-L'amour suscite des passions sans commune mesure. Souvent douces, parfois amères. » Daena soupira, le regard empli de sollicitude. « Mes mots, aujourd'hui, vont te paraître cruels. Mais sache, jeune prince, que tu y survivras. D'autres que toi ont connu de telles douleurs. Le temps n'efface peut-être pas les maux, mais il les apaise, les rend plus supportables. Tu es jeune et tu as la vie devant toi.

-En effet, tes mots sont cruels. » Il se mordit la joue sous l'afflux d'émotions, goûta le sang dans sa bouche, ignora la douleur physique. « J'ai honte. J'ai sans doute l'air d'être un enfant capricieux. Mais j'ai parfois l'impression que m'élancer de cette tour et m'écraser à son pied serait un sort plus enviable que de passer une vie à regretter celle que j'aime. »
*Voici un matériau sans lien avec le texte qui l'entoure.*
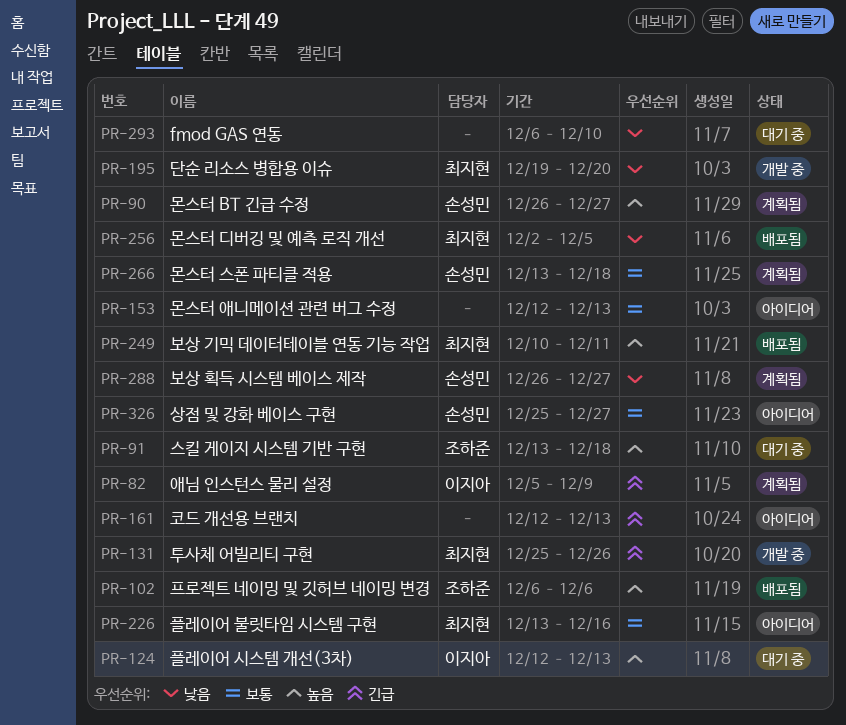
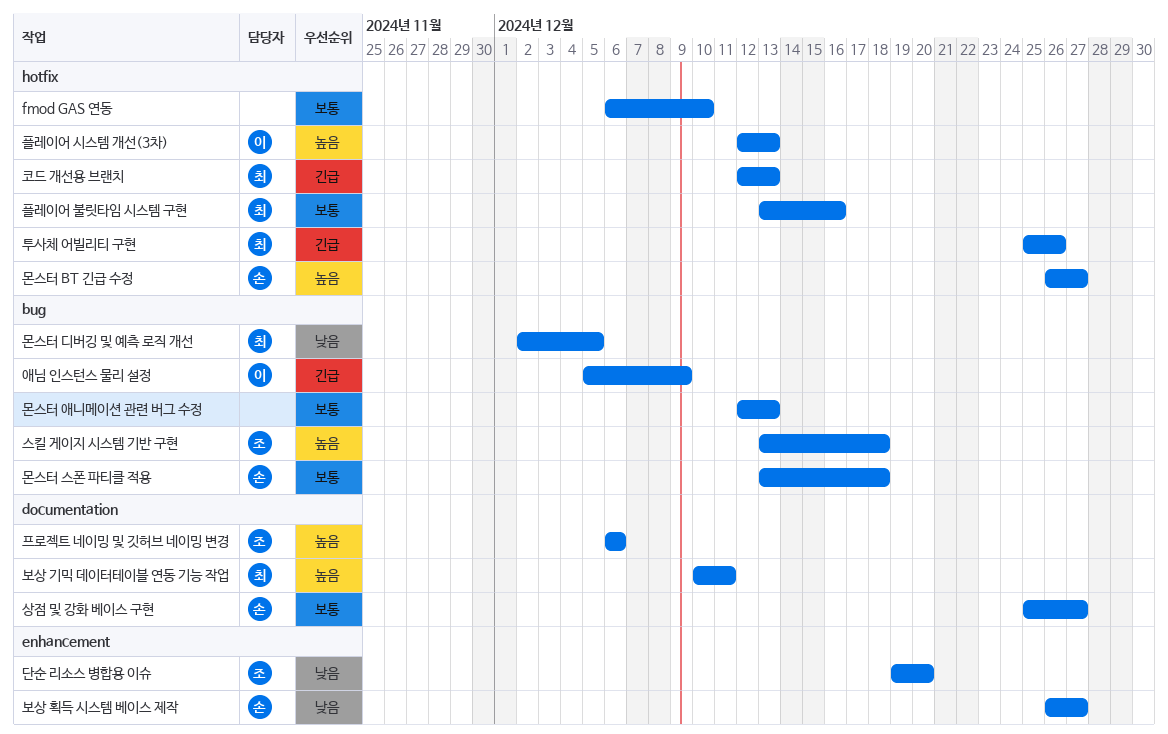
fmod GAS 연동, priority: 낮음 -> 보통
단순 리소스 병합용 이슈, owner: 최지현 -> 조하준
코드 개선용 브랜치, owner: none -> 최지현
Ils se trouvaient dans la tour Nord-Est, dans les appartements de la vieille reine, à l'aplomb de falaises et de bois denses. La flèche de granit culminait à quelque soixante pieds au-dessus d'eux. Mais même depuis cette fenêtre, la vue plongeante était impressionnante. Les frondaisons se perdaient dans des combes vertigineuses qui tardaient à s'arracher aux brumes. Au loin, le prince discerna une paire d'ailes noires. Je n'ai que faire de ce don. En vérité, il n'avait plus de goût ni pour un vol ébouriffant, ni pour rien d'autre.

Daena remua dans son lit enseveli sous des coussins brodés. À petits ajustements, elle modela leur agencement selon l'assise qui lui convenait. Puis elle tendit la main. « Merci de m'avoir apporté ma tisane. Je pense qu'elle a suffisamment infusé, peux-tu m'en servir une tasse ?

-Bien sûr. »

Léoric s'exécuta. Ensuite il s'assit sur le bord du lit et passa les doigts dans le poil doux d'une fourrure. Avec précaution, la Reine Blanche souffla sur sa jatte et y trempa les lèvres. « Je connais quelqu'un qui a souffert comme toi.

-Sigmohr ? Ou Askän ? Ou quelque personnage mythique maudit ?

-Non. Beaucoup plus proche. » Un sourire tendre plissa son visage parcheminé. « J'espère qu'il ne s'agit pas d'une affliction de famille, car aujourd'hui, cet homme qui a tant souffert est roi du Helmdal. »

Brièvement, le chagrin de Léoric fit place à l'incrédulité. « Père ?

-Ton père, évidemment. La situation était un peu différente, mais il n'en a pas moins souffert.

-Père est bien trop maître de ses émotions. Mère lui a souvent reproché de ne pas avoir pleuré la mort de Deren, du moins de ne pas avoir manifesté sa peine... » Sa main agrippa une poignée de poils et ses yeux se plissèrent. « Mais de quelle situation parles-tu ?

-Tu as encore beaucoup à apprendre sur ton père, dirait-on. C'est vrai qu'il n'en parle jamais. Pourquoi le ferait-il ? Et puis, il a toujours été trop pudique. Un roi, ça ne montre pas ses faiblesses, n'est-ce pas ? » La vieille reine but une petite gorgée de tisane. « Je ne sais pas si c'est à moi de te raconter cela, mais... tu sembles en avoir besoin.

-Me raconter quoi ? Je ne dis pas qu'il est incapable d'aimer, je sais qu'il m'aime, mais Père... ne s'embarrasse pas avec les sentiments. Le royaume est trop important.

-C'est très précisément mon propos, en effet. Il devait avoir environ ton âge lorsqu'il s'éprit de lady Alyssa Grimsïn, la sœur de son ami le plus cher. Ils étaient très amoureux, tous les deux, et tout le monde s'accordait à dire qu'ils formaient le plus beau couple qui soit. Lorsqu'ils étaient ensemble, l'indomptable lady Alyssa devenait la plus gracieuse des demoiselles et le si sérieux prince Aldric s'épanouissait comme jamais. »

La compréhension se faisait peu à peu dans l'esprit de Léoric. « Il a épousé ma mère avant de partir en guerre... avant la mort de lady Alyssa à Roche-aux-Corbeaux.